Numbers 4:5-6 (NASB)

In these two later cases, the Holy Place is being covered.

But in Genesis, the ark is being uncovered.

And if we see this symbols of Holy Places being covered and uncovered, perhaps we should consider the contents.

In the Ark of the Covenant, there are three things: the 10 commandments in stone, Aaron’s staff, and a golden pot of manna.

In the Arc of of the Flood, Noah has THREE sons.

Perhaps these three things are related. Perhaps it points to the future.

And on this mountain He will destroy the covering which is over all peoples,
The veil which is stretched over all nations.
He will swallow up death for all time,
And the Lord God will wipe tears away from all faces,
And He will remove the disgrace of His people from all the earth;
For the Lord has spoken.
Isaiah 25:7-8 (NASB)

In the Dark

Genesis 8:6 says 40 days, but this is not the 40 days of rain at the start.

Before this verse, it says that after the rains, in the tenth month is when the ark bumps into the top of Ararat. That’s when Noah opens the window. So a LOT of time has passed.

In the dark.

At the end of forty days, Noah opened the window of the ark that he had made.
Genesis 8:6 (The Contemporary Torah, JPS 2006)

On the Boat, Off the Boat

Then God said to Noah, “Come out of the ark, you and your wife and your sons and their wives.
Genesis 8:15-16 (NIV)

God told Noah to enter the Ark. Twelve months later, God told Noah to exit the Ark.

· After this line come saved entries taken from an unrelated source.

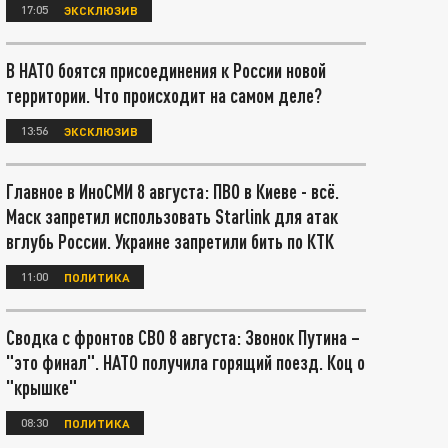
17:05
ЭКСКЛЮЗИВ
В НАТО боятся присоединения к России новой
территории. Что происходит на самом деле?
13:56
ЭКСКЛЮЗИВ
Главное в ИноСМИ 8 августа: ПВО в Киеве - всё.
Маск запретил использовать Starlink для атак
вглубь России. Украине запретили бить по КТК
11:00
ПОЛИТИКА
Сводка с фронтов СВО 8 августа: Звонок Путина –
"это финал". НАТО получила горящий поезд. Коц о
"крышке"
08:30
ПОЛИТИКА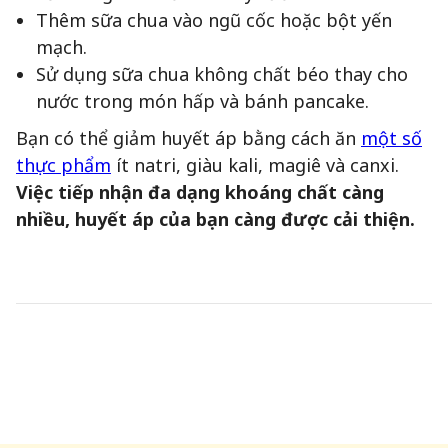
Thêm sữa chua vào ngũ cốc hoặc bột yến
mạch.
Sử dụng sữa chua không chất béo thay cho
nước trong món hấp và bánh pancake.
Bạn có thể giảm huyết áp bằng cách ăn
một số
thực phẩm
ít natri, giàu kali, magiê và canxi.
Việc tiếp nhận đa dạng khoáng chất càng
nhiều, huyết áp của bạn càng được cải thiện.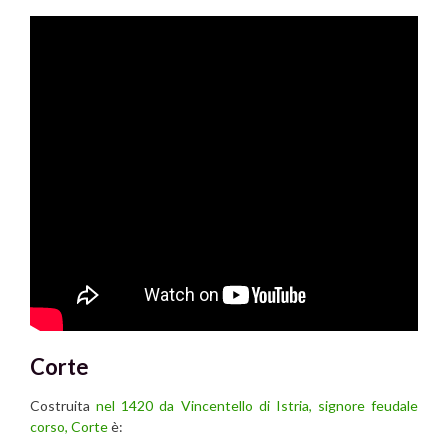
Corte
Costruita
nel 1420 da Vincentello di Istria, signore feudale
corso,
Corte
è: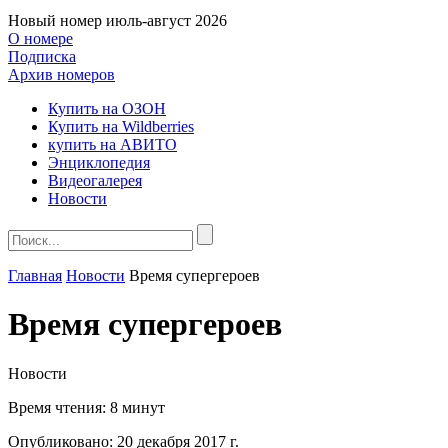
Новый номер
июль-август 2026
О номере
Подписка
Архив номеров
Купить на ОЗОН
Купить на Wildberries
купить на АВИТО
Энциклопедия
Видеогалерея
Новости
Главная
Новости
Время супергероев
Время супергероев
Новости
Время чтения:
8 минут
Опубликовано:
20 декабря 2017 г.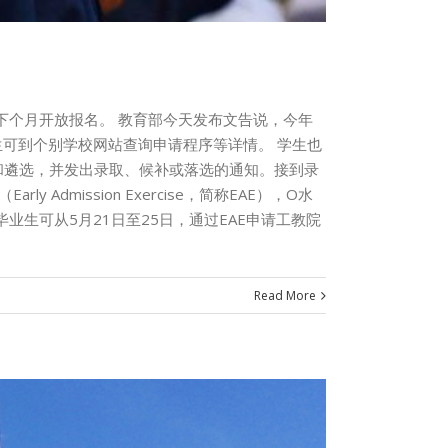
下个月开放报名。 教育部今天发布文告说，今年
计划。学生可到个别学校网站查询申请程序等详情。 学生也
试和遴选，并发出录取、候补或落选的通知。接到录
mission Exercise，简称EAE），O水
业生可从5月21日至25日，通过EAE申请工教院
Read More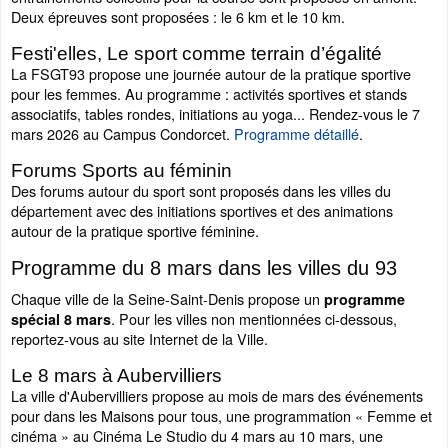
Deux épreuves sont proposées : le 6 km et le 10 km.
Festi'elles, Le sport comme terrain d’égalité
La FSGT93 propose une journée autour de la pratique sportive
pour les femmes. Au programme : activités sportives et stands
associatifs, tables rondes, initiations au yoga... Rendez-vous le 7
mars 2026 au Campus Condorcet.
Programme détaillé
.
Forums Sports au féminin
Des forums autour du sport sont proposés dans les villes du
département avec des initiations sportives et des animations
autour de la pratique sportive féminine.
Programme du 8 mars dans les villes du 93
Chaque ville de la Seine-Saint-Denis propose un
programme
. Pour les villes non mentionnées ci-dessous,
spécial 8 mars
reportez-vous au site Internet de la Ville.
Le 8 mars à Aubervilliers
La ville d'Aubervilliers propose au mois de mars des événements
pour dans les Maisons pour tous, une programmation « Femme et
cinéma » au Cinéma Le Studio du 4 mars au 10 mars, une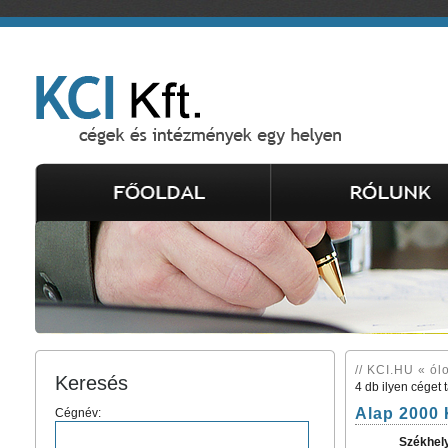
// KCI.HU « ólo
Keresés
4 db ilyen céget 
Alap 2000 
Cégnév:
Székhel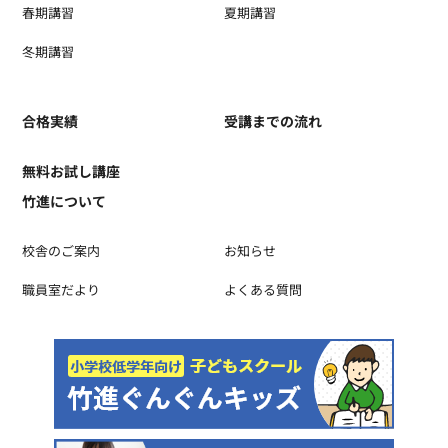
春期講習
夏期講習
冬期講習
合格実績
受講までの流れ
無料お試し講座
竹進について
校舎のご案内
お知らせ
職員室だより
よくある質問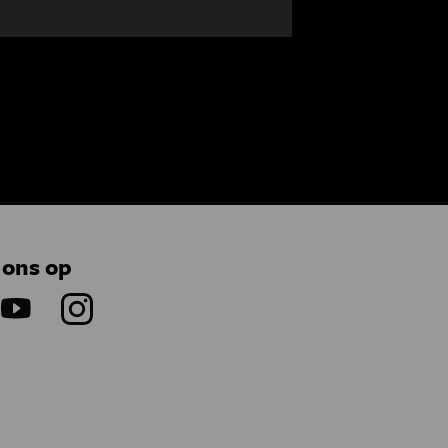
 ons op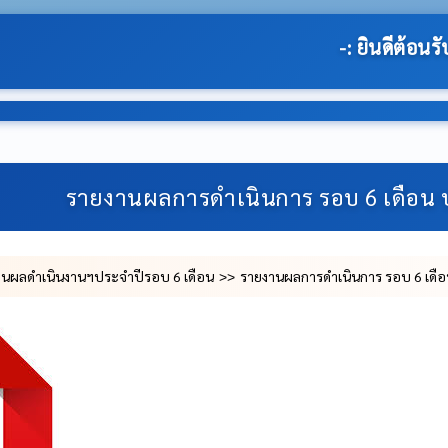
-: ยินดีต้อนรับสู่เว็บไซต์ของ องค์การบริหารส่วน
รายงานผลการดำเนินการ รอบ 6 เดือน 
านผลดำเนินงานฯประจำปีรอบ 6 เดือน
รายงานผลการดำเนินการ รอบ 6 เดือ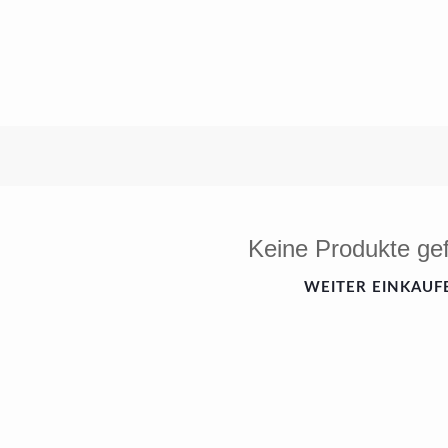
Keine Produkte ge
WEITER EINKAUF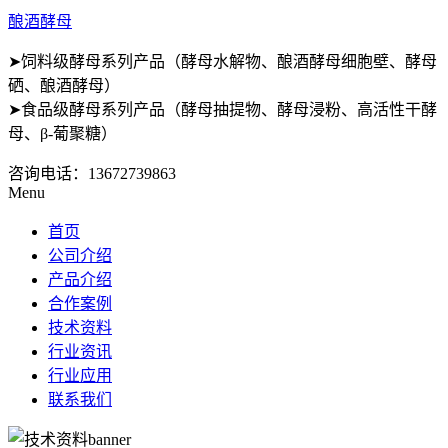
酿酒酵母
➤饲料级酵母系列产品（酵母水解物、酿酒酵母细胞壁、酵母
硒、酿酒酵母）
➤食品级酵母系列产品（酵母抽提物、酵母浸粉、高活性干酵
母、β-葡聚糖）
咨询电话：
13672739863
Menu
首页
公司介绍
产品介绍
合作案例
技术资料
行业资讯
行业应用
联系我们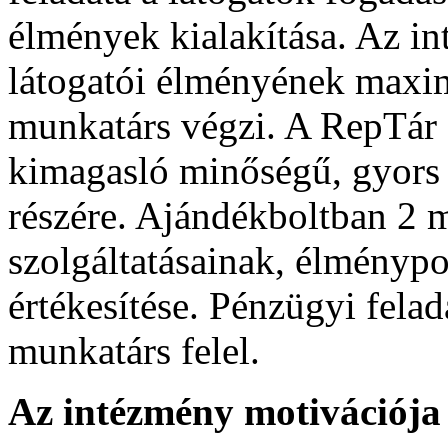
élmények kialakítása. Az i
látogatói élményének maxima
munkatárs végzi. A RepTár
kimagasló minőségű, gyors v
részére. Ajándékboltban 2 
szolgáltatásainak, élménypo
értékesítése. Pénzügyi felad
munkatárs felel.
Az intézmény motivációja 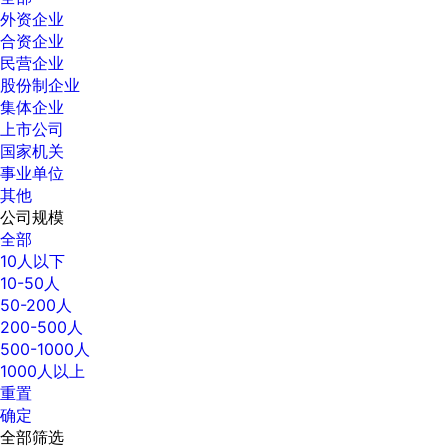
外资企业
合资企业
民营企业
股份制企业
集体企业
上市公司
国家机关
事业单位
其他
公司规模
全部
10人以下
10-50人
50-200人
200-500人
500-1000人
1000人以上
重置
确定
全部筛选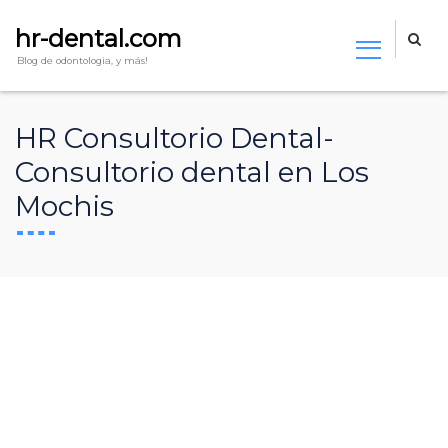
hr-dental.com
Blog de odontologia, y más!
HR Consultorio Dental-
Consultorio dental en Los
Mochis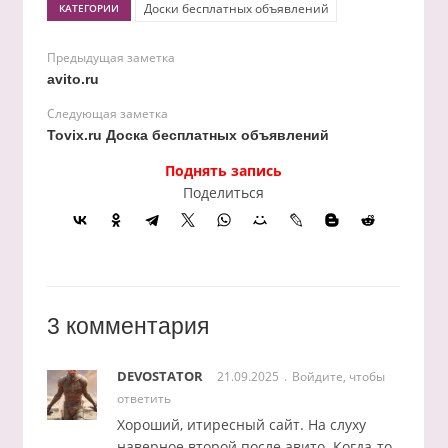
Доски бесплатных объявлений
КАТЕГОРИИ
Предыдущая заметка
avito.ru
Следующая заметка
Tovix.ru Доска бесплатных объявлений
Поднять запись
Поделиться
3 комментария
DEVOSTATOR
21.09.2025
Войдите, чтобы
ответить
Хороший, итиресный сайт. На слуху
наверное второй после авито. Когда-то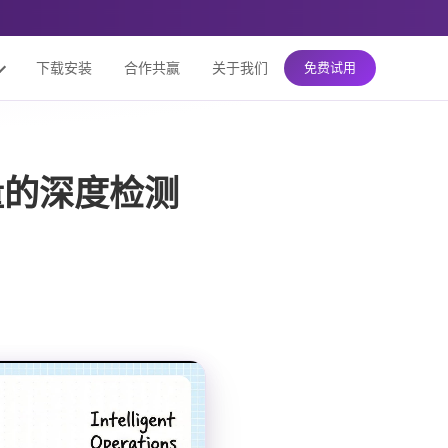
下载安装
合作共赢
关于我们
免费试用
量的深度检测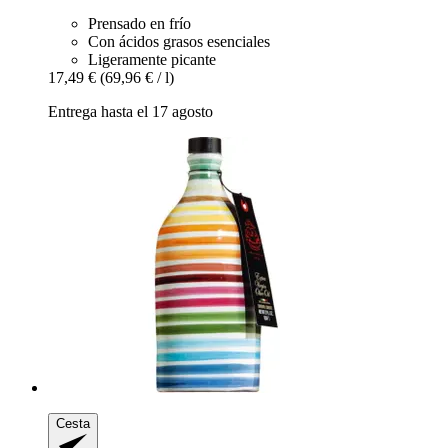
Prensado en frío
Con ácidos grasos esenciales
Ligeramente picante
17,49 €
(69,96 € / l)
Entrega hasta el 17 agosto
Cesta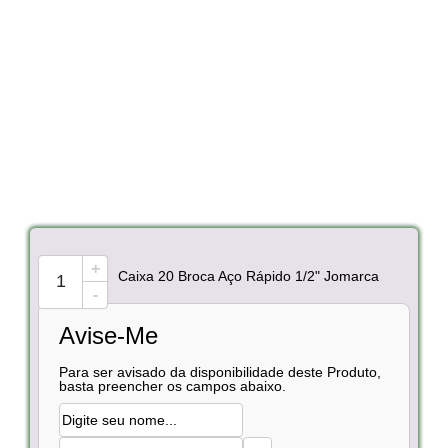
+
Caixa 20 Broca Aço Rápido 1/2" Jomarca
-
Avise-Me
Para ser avisado da disponibilidade deste Produto,
basta preencher os campos abaixo.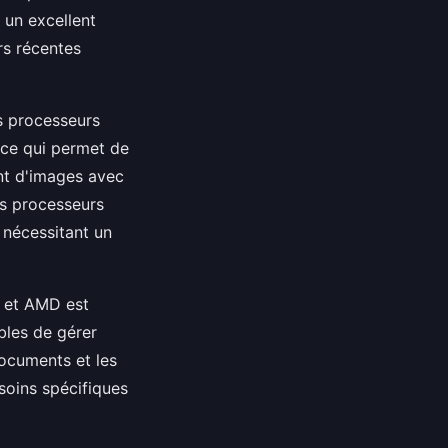
 un excellent
rs récentes
es processeurs
 ce qui permet de
nt d'images avec
es processeurs
 nécessitant un
l et AMD est
bles de gérer
documents et les
soins spécifiques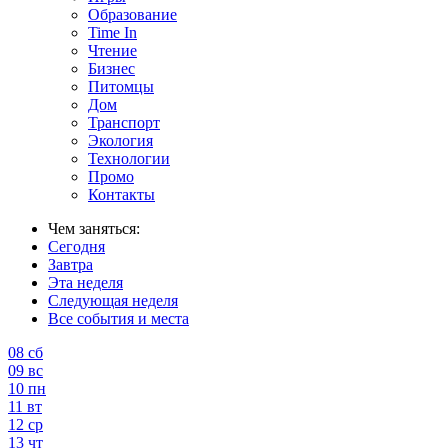
Образование
Time In
Чтение
Бизнес
Питомцы
Дом
Транспорт
Экология
Технологии
Промо
Контакты
Чем заняться:
Сегодня
Завтра
Эта неделя
Следующая неделя
Все события и места
08
сб
09
вс
10
пн
11
вт
12
ср
13
чт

A Midrash points to a Psalm and says it’s about Noah, crying out to be freed from the Ark.

“God spoke to Noah, saying: Go out of the ark” – “release me from confinement to thank Your name. The righteous, through me, will give glory when You perform kindness with me” (Psalms 142:8). “Release me from confinement [masger]” – this refers to Noah, who had been confined to the ark for twelve months.
Bereshit Rabbah 34:1

Perhaps. But I wonder if he didn’t want off the boat. He would have to face the world again.

The Mount of Olives

When the dove returned to him in the evening, there in its beak was a freshly plucked olive leaf! Then Noah knew that the water had receded from the earth.
Genesis 8:11 (NIV)

The rabbis wondered about this olive leaf the dove found, because in the already unlikely story of a global flood, it is unlikely that an olive tree should produce leaves so quickly.

They point to Ezekiel and suggest that perhaps the Mount of Olives and Israel (Eden) were never flooded.

Again the word of the Lord came to me: “Son of man, say to the land, ‘You are a land that has not been cleansed or rained on in the day of wrath.’
Ezekiel 22:23-24 (NIV)

Rejected one, Accepted the Other

After forty days Noah opened a window he had made in the ark and sent out a raven, and it kept flying back and forth until the water had dried up from the earth.
Genesis 8:6-7 (NIV)

The rabbis note that the Raven is unlike the dove in Genesis 8. For starters, there are only two ravens, because it’s an unclean animal, but there are fourteen doves.

In the Jewish writings, the raven argues that Noah and God hate the raven, for if he dies, we have no ravens.

This is why the raven flies back and forth; it will not leave its mate. Or perhaps it had offspring while on the boat.

But Noah holds out his hand to meet the returning dove.

But the dove could find nowhere to perch because there was water over all the surface of the earth; so it returned to Noah in the ark. He reached out his hand and took the dove and brought it back to himself in the ark.
Genesis 8:9 (NIV)

The Birds

After forty days Noah opened a window he had made in the ark and sent out a raven, and it kept flying back and forth until the water had dried up from the earth.
Genesis 8:6-7 (NIV)

I’ve mentioned the three land animals being a symbol of all people: wild animals, livestock, and creeping things.

I don’t think birds are people at all in the story. We already associate doves with the spirit of God, but ravens? Perhaps they represent something else entirely.

And the Lord said to Satan, “Where have you come from?”
Satan answered the Lord, “From roaming throughout the earth, going back and forth on it.”